BUSA: Godongwana needs to ensure funds are spent efficiently

BUSA: Godongwana needs to ensure funds are spent efficiently

Business Unity South Africa CEO Cas Coovadia says Finance Minister Enoch Godongwana needs to outline clear measures to ensure available funds are spent efficiently and to curtail expenditure in the country when he tables in his medium-term budget.

Enoch Godongwana
GCIS

Godongwana will deliver the much-anticipated Medium-Term Budget Policy Statement in the National Assembly on Wednesday.


This comes as the minister had warned that South Africa will run out of money by March 2024 unless it reduces its spending.


As of June 2023, South Africa’s debt to GDP ratio was 72,7%, up from 70,9% in the previous quarter.


Coovadia says the country has a growing tax revenue shortfall, in part because of weak household finances, low business confidence, low investment, lower global commodity prices, and a weak rand.


"Consequently, BUSA recommends the following for the MTBPS: Curtailing expenditure: The Minister needs to outline clear measures to ensure available funds are spent efficiently and to curtail expenditure, which has to include deep and substantial cuts in spending on non-essential and non-productive programmes, the shelving of unfunded prestige projects and linking future public sector wage increases to inflation.

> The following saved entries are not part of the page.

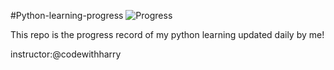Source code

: #Python-learning-progress
![Progress](https://progress-bar.dev/21/?width=500&title=Learned:)

This repo is the progress record of my python learning updated daily by me!




instructor:@codewithharry
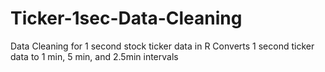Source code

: # Ticker-1sec-Data-Cleaning
Data Cleaning for 1 second stock ticker data in R
Converts 1 second ticker data to 1 min, 5 min, and 2.5min intervals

"These measures must have the support of the rest of the Cabinet, which must speak with one voice to boost public confidence in the government’s commitment to responsible management of the economy.


"Raising debt to fund growth-enhancing expenditure: The minister has no choice but to raise more debt as a stop-gap measure to fund capital investment in growth-enhancing economic infrastructure. However, the increase in debt must be kept to a minimum and be complemented by vital economic reforms that will encourage and facilitate private-sector investment."


He adds that increasing any taxes will burden households and hobble economic growth further as the country's tax-t-GDP ratio is amongst the highest in the world.


"The most effective way to generate fiscal resources is to support economic growth.  South African businesses are working with the government to resolve the crisis in energy, ease the bottlenecks in logistics, and fight crime and corruption. Businesses’ commitment to the country is clear.


"However, South Africa needs leadership with the political will to provide a clear policy environment, a commitment to removing barriers to investment, and to building business, investor, and consumer confidence.


"Economic growth is the national imperative if South Africa is to avoid a fiscal crisis, create jobs, deepen the tax base, and provide sustainable support to its most vulnerable."